FOREST COLLEGE 受講note|2

INA VALLEY FOREST COLLEGEの受講ノート。講義の内容ではなく、自分の考えや思いをまとめるために、書き留めてみようと思う。

森×ものづくり

今回は「森とものづくり〜自然を生かすものづくりとは〜」をテーマに、それを実践する方たちのトークセッションを聞いた。

地域によって樹種はいろいろで、樹種によってものづくりもいろいろ。

たとえば、"飛騨の森でクマは踊る"というなんともキャッチーな名前の会社の松本さんのところは広葉樹が多いらしい。

広葉樹はVUCAらしい。Volatility(変動性・不安定さ)Uncertainty(不確実性・不確定さ)Complexity(複雑性)Ambiguity(曖昧性・不明確さ)。今の世の中を表す言葉としてよく聞くが、広葉樹もまさにこれなのだとか。

なろほど、と思う。広葉樹がVUCAなら、一定のクオリティ、一定の表情のものを、一定の量供給するような、「定」を求めるものづくりには向かない、めんどくさい素材なのだろう。

それだからなのか、伐採された木のうちの結構な量がチップになってしまうらしい。

松本さんの会社は、そのめんどくさい広葉樹と向き合い、VUCAの中に活路を見出しながら、広葉樹の価値を高めるものづくりに取り組んでいる。

森への興味の入り口が"焚き火"や"薪"の自分には、「広葉樹のほうが火持ちがよくて薪にいいらしい」「じゃあ、移住するなら広葉樹の地域だな」くらいの頭しかなかった。広葉樹=ものづくり的にはめんどくさい、でも、可能性もある。という視点が加わった。

後のグループディスカッションでは、広葉樹に限らず、木には曲がったものがあったり材になりにくい部分も多く、住宅や家具などの材に使われるのは10伐ったとしたら2〜3くらい、というお話も聞いた。

木を扱う=リスクを引き受ける

今回いちばん印象に残ったのが、香川で山一木材という材木屋さんを営まれており、KITOKURASというブランドでいろんなものづくりや場づくりをされている松尾さんが最後のほうにおっしゃった「木を取り扱うことは、リスクを引き受けること。それを上回る価値があると信じている。」という言葉。

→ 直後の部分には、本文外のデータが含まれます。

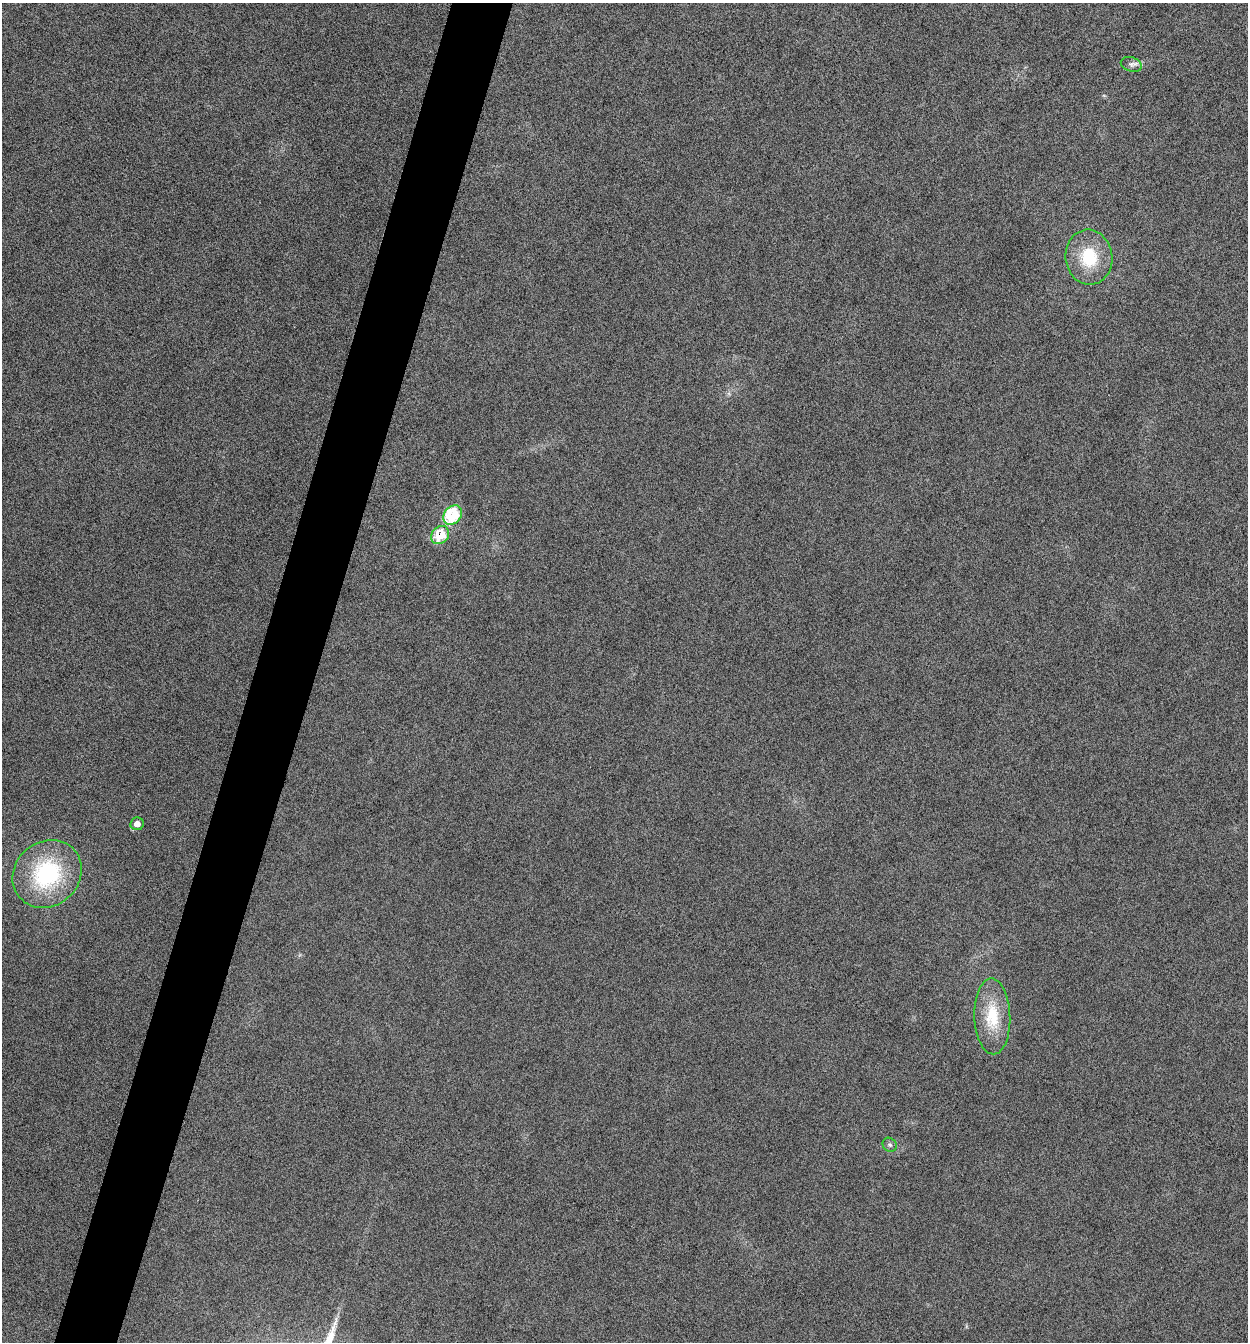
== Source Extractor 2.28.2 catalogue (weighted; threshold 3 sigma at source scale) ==
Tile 7 of 4 x 4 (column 3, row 2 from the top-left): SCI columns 2629-3874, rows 2689-4028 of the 5386 x 5373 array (HDU 1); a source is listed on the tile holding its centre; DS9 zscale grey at full resolution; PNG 1250 x 1344 px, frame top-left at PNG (2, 3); each listed source drawn as its Kron ellipse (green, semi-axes under 4 px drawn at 4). Shown black and unused: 5% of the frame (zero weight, under 12 of 24 exposures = <1% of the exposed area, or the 3 px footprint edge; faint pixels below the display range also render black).
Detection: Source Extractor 2.28.2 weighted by HDU 2 'WHT'; one run over the whole footprint, this tile lists its part. Background -0.545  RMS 0.04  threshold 0.163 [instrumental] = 3 sigma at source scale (4.09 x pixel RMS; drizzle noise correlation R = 1.36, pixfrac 0.8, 0.05/0.05 arcsec/px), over >= 5 px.
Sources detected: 8; all 8 listed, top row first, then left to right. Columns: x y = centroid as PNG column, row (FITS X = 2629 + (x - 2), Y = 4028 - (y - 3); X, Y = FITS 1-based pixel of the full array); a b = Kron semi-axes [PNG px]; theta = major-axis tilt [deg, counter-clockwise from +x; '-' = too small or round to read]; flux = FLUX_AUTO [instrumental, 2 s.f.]
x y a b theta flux
1131 64 11 7 -17 14
1089 257 27 23 -84 160
453 515 10 8 48 210
440 535 10 8 43 120
137 824 7 6 - 25
47 874 36 32 41 390
992 1016 38 18 -88 150
890 1145 7 6 - 8.8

リスクを引き受ける、というのは飛騨の松本さんも言っていた。なんだかグッときてしまった。

木と向き合うものづくりというのは、やはり自然の産物が相手なのだから、不確かで思い通りにいかない部分も多いのだろう。

それを、できるだけ思い通りに、できるだけ定かなものへ、多様ではなく均質へ、という方向のものづくりもあるのだろう。

しかし、今回お話を聞いた方々はそうではなく、皆さんがそれぞれのアプローチで、多様な木の特性を多様なままに生かすようなものづくりをされている印象を覚えた。

実感を伴うものづくり

このカレッジを主催してくれている伊那市にある、やまとわの中村さんは、家具職人をしていく過程で森林塾に参加し、森の課題に気づいたという。そして今は、地域材を活かしたものづくりをされており、地域のきこりの方と連携したり山に入って自ら木を伐ったりもしているそうだ。

「木がどれだけ重いのか、木を切ることがどれだけ大変なのか、体感してきている」「実は大工になりたかったけど、大変そうだから室内でできる木工を選んだ。でも、木工から森に入るようになって、さらに大変なことになった。」と笑って話されていた。

あぁ、と思う。

「広葉樹はめんどう」「リスクを引き受ける」「木がどれだけ重いか」

普段から地域や森や木と向き合っている方の、言葉に表れる”実感”や”体感”が、自分にはないと気づく。当たり前だけど。

都心に住む自分が、移住だ複業だといいながら、地方や森をみつめるとき。どうしても"ないものねだり"的な目線になってしまう。

Macbookに向かい合いながらうーんうーんと作業をしていると、木を伐るといった作業が健康的でいい汗かいているように見えてしまう。

いろんなことがコントロール可能な(ように思える)環境にいると、自然と共に暮らす不便で思うようにいかない環境にさえ、豊かさを感じてしまう。

いまの仕事(コピーライター)をやりながら、例えば木こりをやる。ないものねだりが解消されて、いいじゃないか、と思ってしまう。

しかし。

木を伐る大変さを一定期間思い知り、自然相手のリスクやめんどうさを実感できたとき、自分はそれでも「コピーライター 兼 森の仕事」いいじゃないか、といえるのだろうか。

あぁ、木を伐らないとはじまらない。そんな気がしてきた。